Your answer must be every line of the data that contains "dasharray".

• EXERCISE INPUTS:
# # # # #

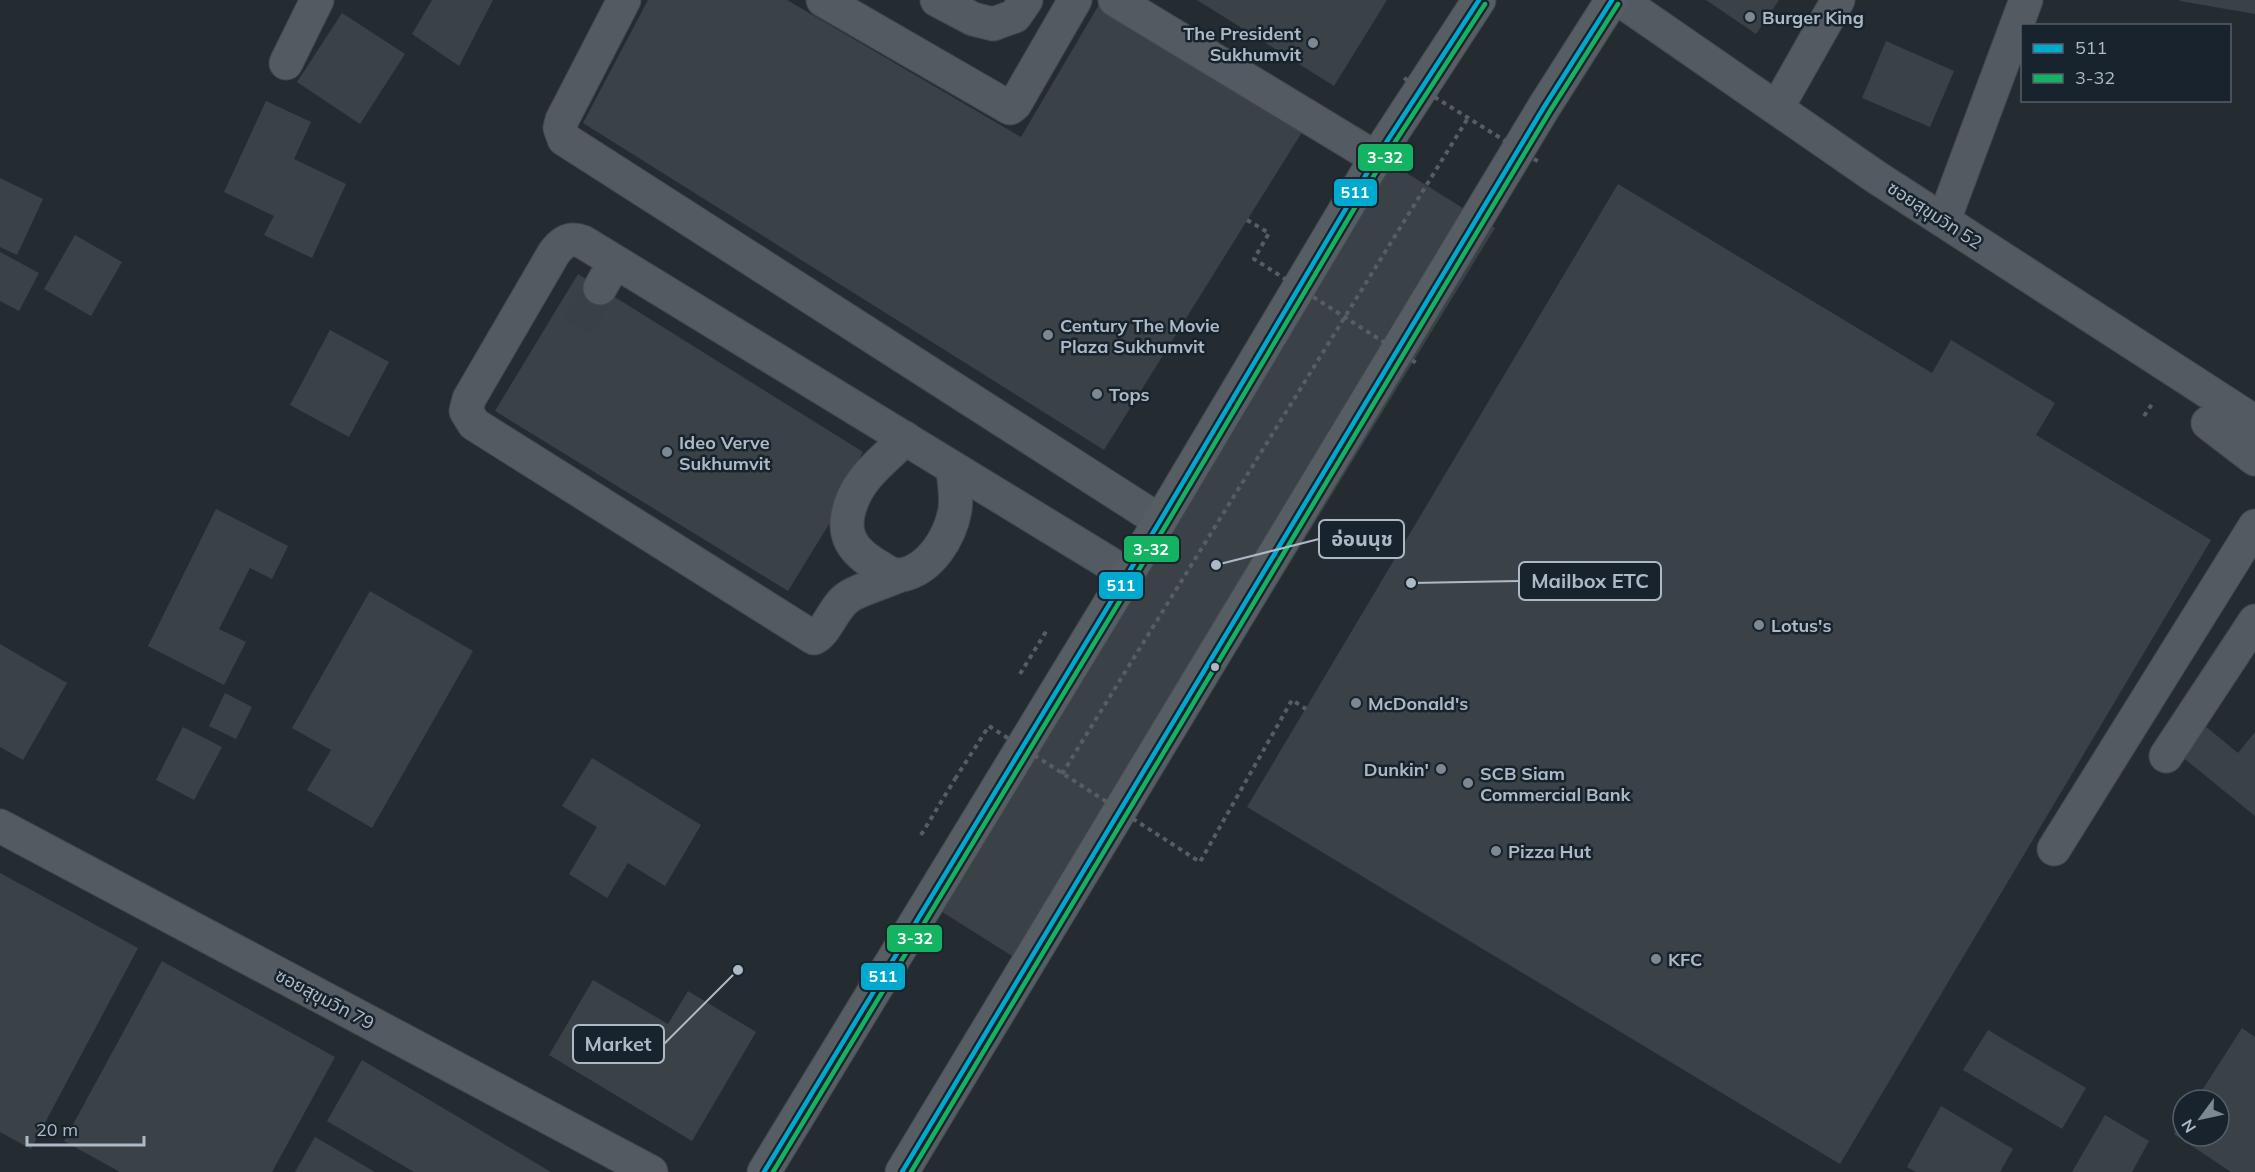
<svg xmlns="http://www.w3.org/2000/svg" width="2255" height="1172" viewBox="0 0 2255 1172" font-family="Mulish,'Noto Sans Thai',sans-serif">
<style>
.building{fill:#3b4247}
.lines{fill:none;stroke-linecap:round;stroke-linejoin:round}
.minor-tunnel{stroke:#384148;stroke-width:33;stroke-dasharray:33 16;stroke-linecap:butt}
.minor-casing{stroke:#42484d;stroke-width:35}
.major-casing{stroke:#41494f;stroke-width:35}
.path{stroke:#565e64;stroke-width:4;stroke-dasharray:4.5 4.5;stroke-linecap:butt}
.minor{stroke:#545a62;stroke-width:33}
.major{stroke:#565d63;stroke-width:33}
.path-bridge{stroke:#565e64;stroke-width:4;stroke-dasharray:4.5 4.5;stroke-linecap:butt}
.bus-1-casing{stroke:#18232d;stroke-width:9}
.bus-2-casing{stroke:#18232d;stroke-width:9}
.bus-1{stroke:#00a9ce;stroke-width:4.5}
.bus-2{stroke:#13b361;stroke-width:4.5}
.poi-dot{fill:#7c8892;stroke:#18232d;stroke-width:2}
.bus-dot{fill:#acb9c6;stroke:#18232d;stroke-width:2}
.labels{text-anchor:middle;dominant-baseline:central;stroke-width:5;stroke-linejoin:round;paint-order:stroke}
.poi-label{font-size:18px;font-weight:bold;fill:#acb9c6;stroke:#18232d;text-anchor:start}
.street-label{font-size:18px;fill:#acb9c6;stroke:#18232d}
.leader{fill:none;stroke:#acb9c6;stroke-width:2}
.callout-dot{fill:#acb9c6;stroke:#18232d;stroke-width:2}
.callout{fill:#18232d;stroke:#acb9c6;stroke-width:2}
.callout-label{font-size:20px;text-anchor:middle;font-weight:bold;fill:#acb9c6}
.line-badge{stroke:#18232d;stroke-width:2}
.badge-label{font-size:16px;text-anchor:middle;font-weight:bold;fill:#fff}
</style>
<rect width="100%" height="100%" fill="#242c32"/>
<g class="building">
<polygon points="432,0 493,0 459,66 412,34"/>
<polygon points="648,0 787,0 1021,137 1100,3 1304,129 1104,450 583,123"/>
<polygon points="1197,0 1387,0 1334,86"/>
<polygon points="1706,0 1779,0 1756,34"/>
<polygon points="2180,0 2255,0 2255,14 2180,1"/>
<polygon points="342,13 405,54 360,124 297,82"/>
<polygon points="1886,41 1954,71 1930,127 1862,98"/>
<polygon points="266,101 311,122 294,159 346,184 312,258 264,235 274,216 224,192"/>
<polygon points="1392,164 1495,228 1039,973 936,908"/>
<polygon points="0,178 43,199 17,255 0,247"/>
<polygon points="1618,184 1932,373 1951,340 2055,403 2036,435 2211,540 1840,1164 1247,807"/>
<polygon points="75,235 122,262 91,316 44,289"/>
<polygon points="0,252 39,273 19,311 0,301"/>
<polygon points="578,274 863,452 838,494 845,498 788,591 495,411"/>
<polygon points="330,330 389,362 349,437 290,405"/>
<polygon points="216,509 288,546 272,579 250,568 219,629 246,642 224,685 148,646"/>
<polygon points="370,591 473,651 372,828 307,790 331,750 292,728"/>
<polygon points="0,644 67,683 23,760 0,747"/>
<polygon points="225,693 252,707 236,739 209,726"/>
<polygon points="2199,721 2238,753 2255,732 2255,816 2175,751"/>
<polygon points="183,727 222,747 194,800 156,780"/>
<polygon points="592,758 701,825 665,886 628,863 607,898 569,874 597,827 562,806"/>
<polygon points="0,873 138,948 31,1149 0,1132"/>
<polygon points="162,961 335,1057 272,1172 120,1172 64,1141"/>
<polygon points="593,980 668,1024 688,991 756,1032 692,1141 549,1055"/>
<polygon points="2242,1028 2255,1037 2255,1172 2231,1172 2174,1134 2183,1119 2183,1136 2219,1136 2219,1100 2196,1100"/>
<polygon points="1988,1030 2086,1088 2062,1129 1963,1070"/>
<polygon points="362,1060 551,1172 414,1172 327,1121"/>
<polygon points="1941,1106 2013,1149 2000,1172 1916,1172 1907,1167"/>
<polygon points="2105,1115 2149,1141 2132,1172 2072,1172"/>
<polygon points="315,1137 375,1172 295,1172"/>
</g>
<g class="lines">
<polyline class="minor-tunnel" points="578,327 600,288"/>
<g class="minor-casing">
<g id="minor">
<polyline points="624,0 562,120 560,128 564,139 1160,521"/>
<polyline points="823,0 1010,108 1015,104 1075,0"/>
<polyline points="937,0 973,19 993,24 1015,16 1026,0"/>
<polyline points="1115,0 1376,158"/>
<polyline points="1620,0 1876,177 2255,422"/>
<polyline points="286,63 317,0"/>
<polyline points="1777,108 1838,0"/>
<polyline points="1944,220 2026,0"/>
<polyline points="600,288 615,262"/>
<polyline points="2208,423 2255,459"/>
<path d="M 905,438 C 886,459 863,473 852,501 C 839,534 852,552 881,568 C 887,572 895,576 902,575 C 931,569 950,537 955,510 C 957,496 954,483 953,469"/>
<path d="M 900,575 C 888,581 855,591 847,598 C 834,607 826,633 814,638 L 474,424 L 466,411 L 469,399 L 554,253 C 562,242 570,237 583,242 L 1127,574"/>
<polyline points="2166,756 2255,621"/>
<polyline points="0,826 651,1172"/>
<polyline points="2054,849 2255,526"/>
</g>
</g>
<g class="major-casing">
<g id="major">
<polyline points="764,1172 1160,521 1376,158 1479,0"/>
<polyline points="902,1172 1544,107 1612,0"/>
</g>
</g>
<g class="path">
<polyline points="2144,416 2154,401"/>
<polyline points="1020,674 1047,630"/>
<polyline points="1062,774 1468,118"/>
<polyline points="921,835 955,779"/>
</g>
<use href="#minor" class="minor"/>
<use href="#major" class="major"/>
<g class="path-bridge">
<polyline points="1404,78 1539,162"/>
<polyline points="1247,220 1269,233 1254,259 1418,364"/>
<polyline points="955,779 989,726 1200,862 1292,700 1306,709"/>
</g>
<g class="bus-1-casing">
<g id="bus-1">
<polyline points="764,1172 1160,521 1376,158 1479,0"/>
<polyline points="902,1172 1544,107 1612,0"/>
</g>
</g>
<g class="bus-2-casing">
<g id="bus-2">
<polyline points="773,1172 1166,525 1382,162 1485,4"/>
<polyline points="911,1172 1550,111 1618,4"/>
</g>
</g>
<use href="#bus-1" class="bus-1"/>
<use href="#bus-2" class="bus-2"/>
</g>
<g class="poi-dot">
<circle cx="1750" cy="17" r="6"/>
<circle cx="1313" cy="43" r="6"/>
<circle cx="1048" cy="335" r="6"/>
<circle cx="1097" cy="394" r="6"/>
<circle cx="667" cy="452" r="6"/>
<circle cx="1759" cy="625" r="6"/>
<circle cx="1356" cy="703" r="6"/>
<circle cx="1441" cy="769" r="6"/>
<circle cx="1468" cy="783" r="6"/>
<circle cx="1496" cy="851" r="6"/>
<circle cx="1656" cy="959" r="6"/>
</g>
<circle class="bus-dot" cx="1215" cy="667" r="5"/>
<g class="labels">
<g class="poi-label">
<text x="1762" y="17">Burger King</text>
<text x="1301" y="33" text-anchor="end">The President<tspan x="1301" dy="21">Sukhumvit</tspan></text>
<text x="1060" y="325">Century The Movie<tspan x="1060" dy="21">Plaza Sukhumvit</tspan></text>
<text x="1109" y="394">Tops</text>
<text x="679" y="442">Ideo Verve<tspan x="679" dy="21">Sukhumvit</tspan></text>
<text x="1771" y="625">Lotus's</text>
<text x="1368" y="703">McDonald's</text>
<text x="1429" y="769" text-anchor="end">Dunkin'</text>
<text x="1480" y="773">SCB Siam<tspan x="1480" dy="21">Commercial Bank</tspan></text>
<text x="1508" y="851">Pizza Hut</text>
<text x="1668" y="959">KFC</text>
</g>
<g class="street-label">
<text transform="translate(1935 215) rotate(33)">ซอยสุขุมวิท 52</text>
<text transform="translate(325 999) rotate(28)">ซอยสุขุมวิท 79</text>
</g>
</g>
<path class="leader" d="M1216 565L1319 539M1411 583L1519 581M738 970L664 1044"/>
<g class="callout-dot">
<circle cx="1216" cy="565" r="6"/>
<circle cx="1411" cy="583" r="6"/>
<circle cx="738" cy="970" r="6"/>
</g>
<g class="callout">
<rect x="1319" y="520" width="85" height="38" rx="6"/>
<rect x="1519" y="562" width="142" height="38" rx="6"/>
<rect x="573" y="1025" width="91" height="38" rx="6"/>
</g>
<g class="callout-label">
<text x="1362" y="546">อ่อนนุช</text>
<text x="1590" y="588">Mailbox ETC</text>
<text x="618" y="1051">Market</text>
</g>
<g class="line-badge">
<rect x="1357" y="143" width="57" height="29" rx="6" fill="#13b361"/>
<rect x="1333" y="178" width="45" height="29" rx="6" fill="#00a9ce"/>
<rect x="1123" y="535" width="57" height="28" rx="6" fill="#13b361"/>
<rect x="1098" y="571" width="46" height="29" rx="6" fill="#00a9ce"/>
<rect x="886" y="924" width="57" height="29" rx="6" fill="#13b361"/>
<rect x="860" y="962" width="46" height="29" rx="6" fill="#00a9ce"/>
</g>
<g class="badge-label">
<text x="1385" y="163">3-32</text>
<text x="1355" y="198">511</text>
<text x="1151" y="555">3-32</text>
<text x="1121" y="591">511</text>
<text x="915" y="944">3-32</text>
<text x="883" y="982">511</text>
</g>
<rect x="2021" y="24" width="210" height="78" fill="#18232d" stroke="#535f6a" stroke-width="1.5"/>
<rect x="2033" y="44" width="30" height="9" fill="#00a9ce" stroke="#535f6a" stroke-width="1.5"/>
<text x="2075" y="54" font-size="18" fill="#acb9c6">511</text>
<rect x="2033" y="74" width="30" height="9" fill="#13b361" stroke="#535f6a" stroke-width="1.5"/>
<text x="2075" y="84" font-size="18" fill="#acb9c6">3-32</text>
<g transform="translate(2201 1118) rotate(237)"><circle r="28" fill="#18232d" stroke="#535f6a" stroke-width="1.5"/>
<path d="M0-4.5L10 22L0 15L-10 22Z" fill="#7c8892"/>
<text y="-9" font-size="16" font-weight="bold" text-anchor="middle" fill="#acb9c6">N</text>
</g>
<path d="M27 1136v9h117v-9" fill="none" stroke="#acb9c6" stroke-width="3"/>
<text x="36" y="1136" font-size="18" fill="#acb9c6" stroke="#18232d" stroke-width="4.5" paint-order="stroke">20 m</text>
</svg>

# # # # #

• ANSWER SECTION:
.minor-tunnel{stroke:#384148;stroke-width:33;stroke-dasharray:33 16;stroke-linecap:butt}
.path{stroke:#565e64;stroke-width:4;stroke-dasharray:4.5 4.5;stroke-linecap:butt}
.path-bridge{stroke:#565e64;stroke-width:4;stroke-dasharray:4.5 4.5;stroke-linecap:butt}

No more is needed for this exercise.